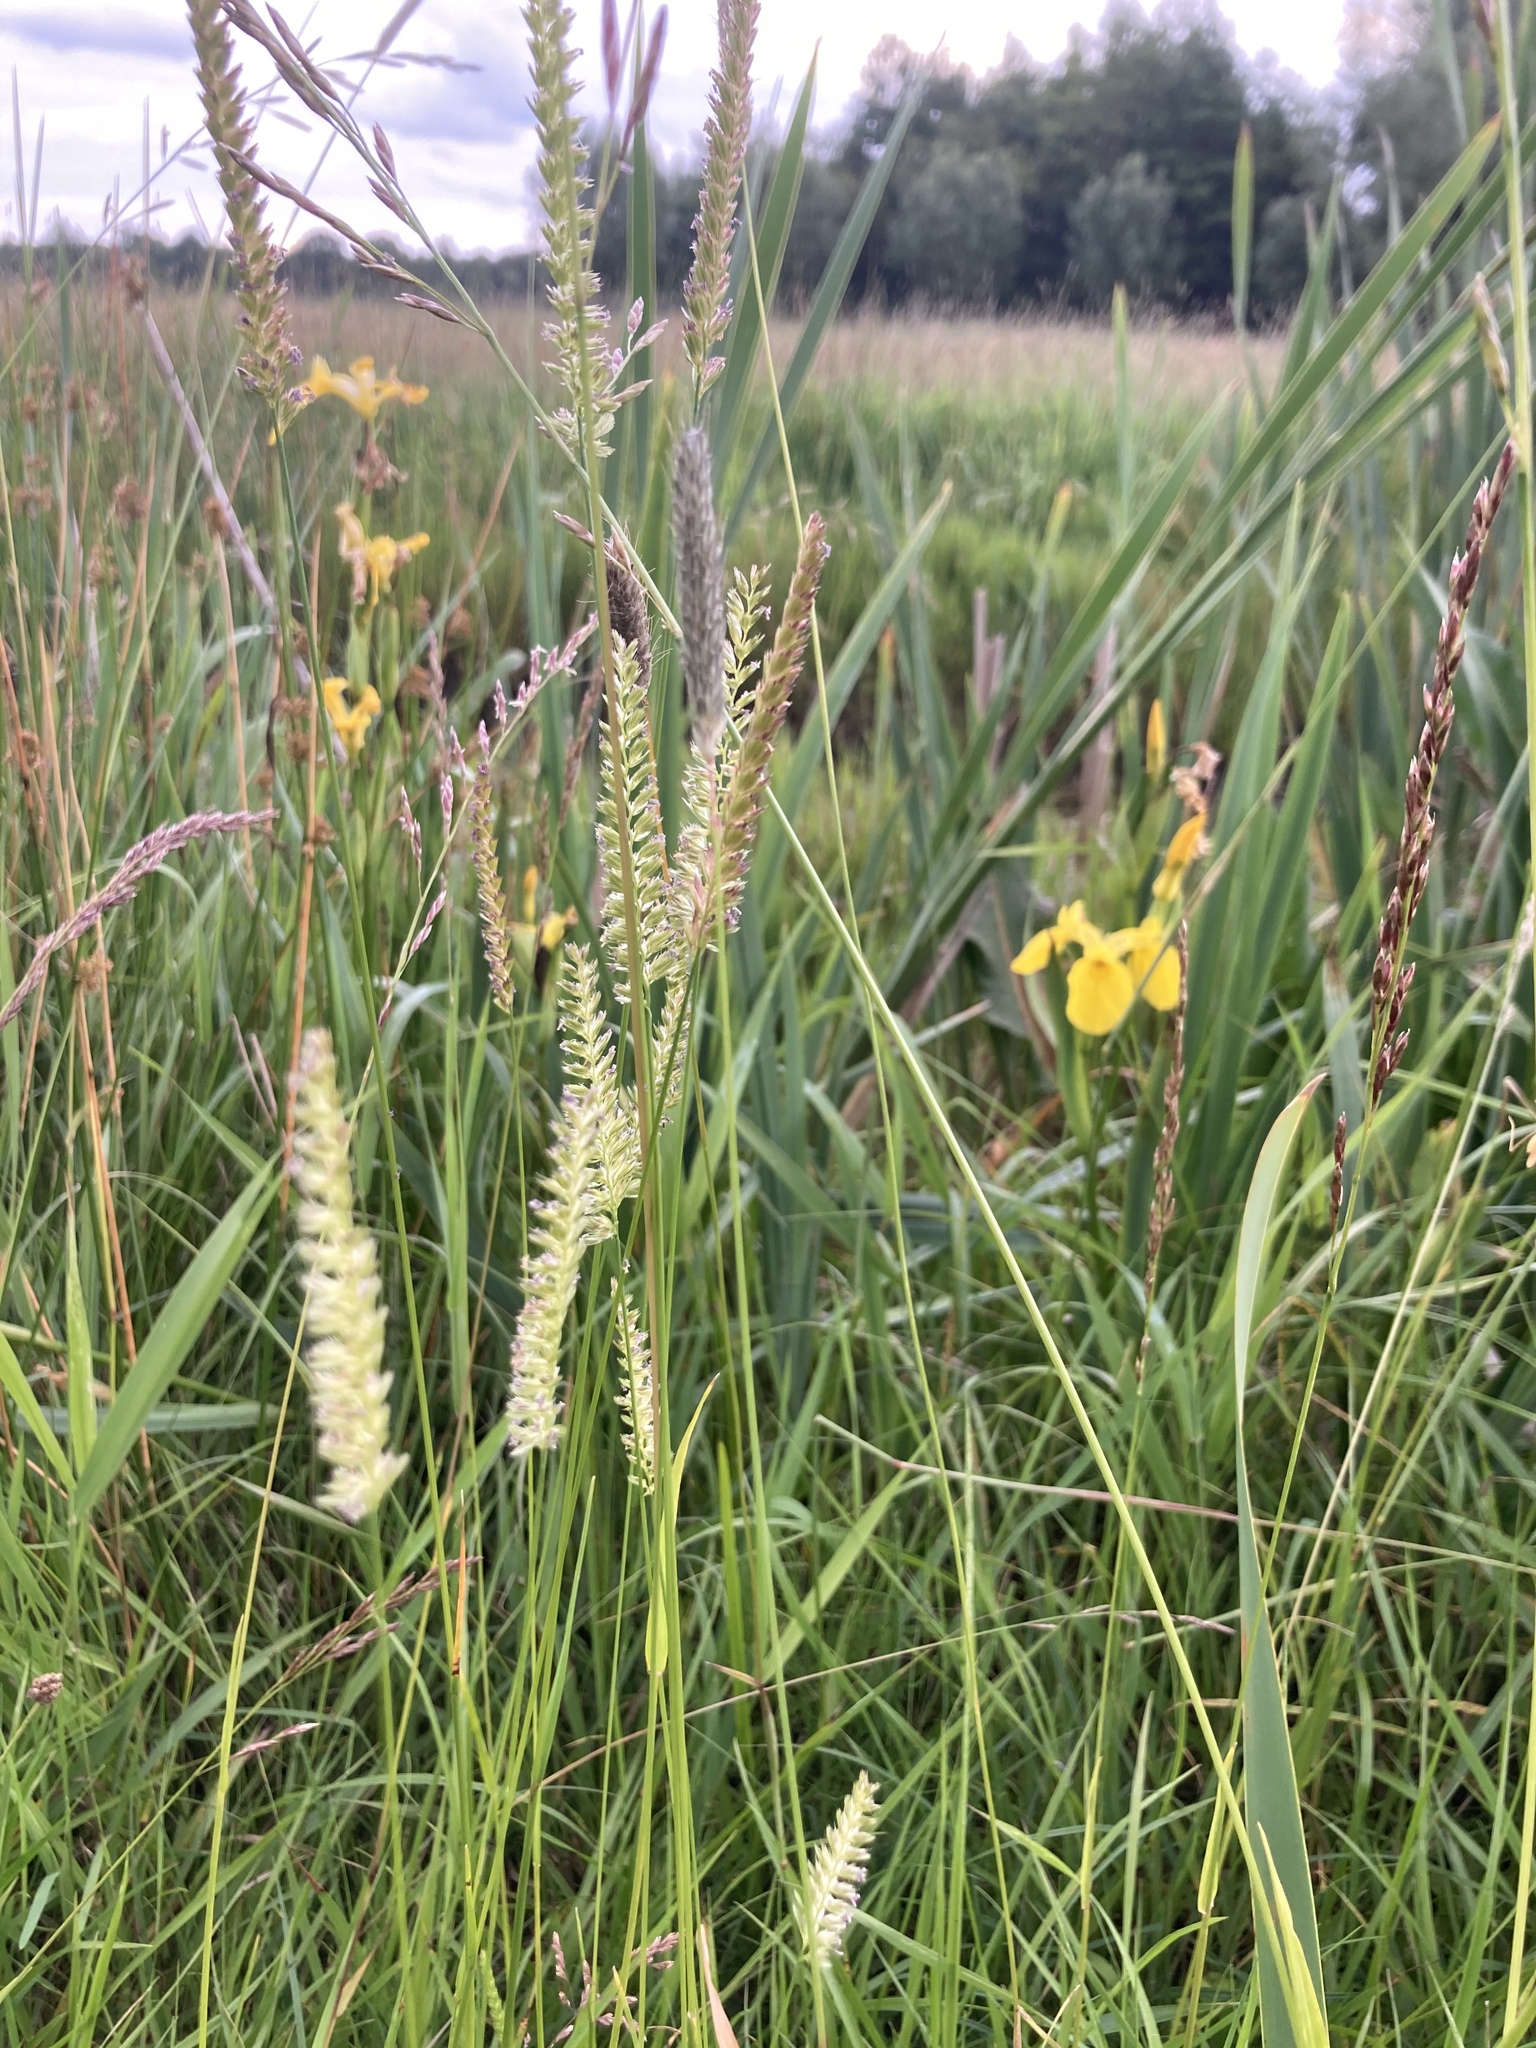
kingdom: Plantae
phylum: Tracheophyta
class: Liliopsida
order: Poales
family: Poaceae
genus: Cynosurus
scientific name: Cynosurus cristatus
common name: Crested dog's-tail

- [Exercise description]:
Format every line of the records above as a Markdown table with two columns, Row (a running number) and Entry (the line itself), skipping blank lines and leaving out the pictures.

- [Task response]:
| Row | Entry |
|---|---|
| 1 | kingdom: Plantae |
| 2 | phylum: Tracheophyta |
| 3 | class: Liliopsida |
| 4 | order: Poales |
| 5 | family: Poaceae |
| 6 | genus: Cynosurus |
| 7 | scientific name: Cynosurus cristatus |
| 8 | common name: Crested dog's-tail |